13 Eylül 2013 Cuma

BASKILARA , SALDIRILARA VE ÖLÜMLERE KARŞI DİRENECEĞİZ.


Manisa Emek Ve Demokrasi Platformu Olarak AKP Hükümetinin Son Günlerde Ülkede Uygulamaya Başladığı Şiddeti Ve Terörü Kınıyoruz! Şiddet Can Almaya Devam Ediyor! Artık Kana Doymuyor! Artık Yeter Diyoruz!

Haziran ayında Gezi Parkında başlayan ve tüm Türkiye’ye yayılan geniş halk kesimlerinin özgürlük, eşitlik ve adalet talepleri AKP’nin polisi tarafından her türlü baskı ve şiddet uygulanarak sindirilmeye çalışılıyor. Son olarak ODTÜ’den yol geçirilmesi ve ağaçların kesilmesine karşı mahalle sakinlerinin ve öğrencilerin yaptıkları protestolara karşı uygulanan polis şiddeti, Tuzluçayır semtinde yapılmak istenen Cami-Cemevi-Aşevi projesine karşı halkın gösterdiği tepkiye uygulanan şiddetle iyice tırmandırılmaktadır.

• _Görev 1_
Aşağıdaki satırlarda ilk satırdan "காரணே யதா லீநம் பவதி ததா யே யோகம்" ifadesini içeren satıra kadar olan kısmı, "productor" yerine "agricultor" yazarak yeniden verin. Bu iki uç dahil olsun ve başka hiçbir şey değişmesin.

• _Veri kesiti_

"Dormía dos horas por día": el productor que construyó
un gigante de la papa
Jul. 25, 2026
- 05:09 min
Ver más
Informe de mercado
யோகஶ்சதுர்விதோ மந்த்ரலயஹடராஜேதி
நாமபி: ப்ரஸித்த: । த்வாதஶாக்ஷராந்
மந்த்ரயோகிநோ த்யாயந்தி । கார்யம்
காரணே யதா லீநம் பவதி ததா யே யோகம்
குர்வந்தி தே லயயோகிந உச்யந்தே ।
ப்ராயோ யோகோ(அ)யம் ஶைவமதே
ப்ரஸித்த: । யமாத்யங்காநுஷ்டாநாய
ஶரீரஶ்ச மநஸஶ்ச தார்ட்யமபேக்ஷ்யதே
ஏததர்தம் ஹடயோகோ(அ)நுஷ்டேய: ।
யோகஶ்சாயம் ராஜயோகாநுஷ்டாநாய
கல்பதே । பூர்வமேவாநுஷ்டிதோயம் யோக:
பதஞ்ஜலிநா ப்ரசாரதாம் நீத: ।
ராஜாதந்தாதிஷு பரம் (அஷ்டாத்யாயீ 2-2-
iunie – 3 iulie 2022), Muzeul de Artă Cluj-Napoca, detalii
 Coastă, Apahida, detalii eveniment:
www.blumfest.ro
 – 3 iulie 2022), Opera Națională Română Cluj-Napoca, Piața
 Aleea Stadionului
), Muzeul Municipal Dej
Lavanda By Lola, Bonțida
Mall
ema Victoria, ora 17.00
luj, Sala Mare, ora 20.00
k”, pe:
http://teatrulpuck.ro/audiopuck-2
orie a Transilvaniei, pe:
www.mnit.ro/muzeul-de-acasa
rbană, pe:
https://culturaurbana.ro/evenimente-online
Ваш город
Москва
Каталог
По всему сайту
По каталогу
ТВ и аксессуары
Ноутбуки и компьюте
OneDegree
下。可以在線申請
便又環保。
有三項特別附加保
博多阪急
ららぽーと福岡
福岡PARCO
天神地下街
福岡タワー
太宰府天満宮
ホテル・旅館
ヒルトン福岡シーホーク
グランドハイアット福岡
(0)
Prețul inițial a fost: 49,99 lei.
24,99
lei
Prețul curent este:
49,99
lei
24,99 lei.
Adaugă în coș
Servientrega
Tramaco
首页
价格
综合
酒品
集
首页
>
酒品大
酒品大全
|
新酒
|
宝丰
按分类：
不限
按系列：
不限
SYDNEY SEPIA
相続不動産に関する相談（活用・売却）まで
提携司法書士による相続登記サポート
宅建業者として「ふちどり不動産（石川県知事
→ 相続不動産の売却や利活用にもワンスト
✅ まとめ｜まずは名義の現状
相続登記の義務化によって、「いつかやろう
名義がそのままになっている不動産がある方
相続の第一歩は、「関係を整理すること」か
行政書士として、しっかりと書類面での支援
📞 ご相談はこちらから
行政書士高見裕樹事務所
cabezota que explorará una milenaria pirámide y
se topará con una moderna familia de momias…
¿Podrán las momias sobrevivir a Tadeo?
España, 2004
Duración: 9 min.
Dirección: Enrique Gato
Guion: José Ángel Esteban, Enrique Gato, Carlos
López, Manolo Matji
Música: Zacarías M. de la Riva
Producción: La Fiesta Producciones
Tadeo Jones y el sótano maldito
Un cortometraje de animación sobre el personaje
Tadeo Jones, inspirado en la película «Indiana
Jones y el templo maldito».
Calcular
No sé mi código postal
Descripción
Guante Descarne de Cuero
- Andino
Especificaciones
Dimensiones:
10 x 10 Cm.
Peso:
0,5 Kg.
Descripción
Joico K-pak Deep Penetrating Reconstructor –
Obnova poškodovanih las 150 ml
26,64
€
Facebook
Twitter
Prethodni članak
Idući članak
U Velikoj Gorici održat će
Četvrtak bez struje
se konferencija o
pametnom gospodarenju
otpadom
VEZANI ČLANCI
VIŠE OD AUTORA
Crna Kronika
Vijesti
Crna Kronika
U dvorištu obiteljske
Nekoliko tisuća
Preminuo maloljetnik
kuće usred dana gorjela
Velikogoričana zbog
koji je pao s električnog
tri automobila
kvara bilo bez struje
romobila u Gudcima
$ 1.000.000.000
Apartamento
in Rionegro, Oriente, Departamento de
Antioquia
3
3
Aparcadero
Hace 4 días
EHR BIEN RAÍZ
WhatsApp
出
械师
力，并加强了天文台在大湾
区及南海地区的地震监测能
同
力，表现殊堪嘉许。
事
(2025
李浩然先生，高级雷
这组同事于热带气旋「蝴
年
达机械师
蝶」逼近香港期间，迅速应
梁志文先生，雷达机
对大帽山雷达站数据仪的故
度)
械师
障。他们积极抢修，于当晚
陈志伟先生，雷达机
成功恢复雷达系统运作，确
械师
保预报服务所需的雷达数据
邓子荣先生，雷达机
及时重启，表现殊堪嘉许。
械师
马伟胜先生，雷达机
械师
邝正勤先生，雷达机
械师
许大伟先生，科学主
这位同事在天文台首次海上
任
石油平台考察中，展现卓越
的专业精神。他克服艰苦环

• _Görev 2_
Manisa Emek ve Demokrasi Platformu'nun polis şiddetine karşı yaptığı açıklamayı son cümlesinden sonra sürdürün.

• _Beklenen çıktı 1_
"Dormía dos horas por día": el agricultor que construyó
un gigante de la papa
Jul. 25, 2026
- 05:09 min
Ver más
Informe de mercado
யோகஶ்சதுர்விதோ மந்த்ரலயஹடராஜேதி
நாமபி: ப்ரஸித்த: । த்வாதஶாக்ஷராந்
மந்த்ரயோகிநோ த்யாயந்தி । கார்யம்
காரணே யதா லீநம் பவதி ததா யே யோகம்

• _Beklenen çıktı 2_
Asimile etme politikasına karşı direnen Alevilere, ODTÜ orman katliamına karşı direnen gençliğe, Cizre’de barış isteyen halka, Suriye’de emperyalist müdahaleye hayır diyenlere, basın açıklaması yapanlara, şiddete hayır deyip alanlara çıkanlara düşmanca bir politika izleniyor. Şiddete hayır diyenlerin canına kastediliyor.

          Bütün çağdaş demokratik ülkelerde hükümetlerin, devletlerin politikalarını protesto etmek isteyen kitleler, işçiler, öğrenciler, kadınlar, çevreciler, savaş  karşıtları özgürce bu eylemlerini gerçekleştirmekte, taleplerini demokratik bir çerçevede dile getirerek, mevcut ülke yönetimleri üzerinde baskı oluşturmaktadır. Bu demokrasinin bir gereğidir.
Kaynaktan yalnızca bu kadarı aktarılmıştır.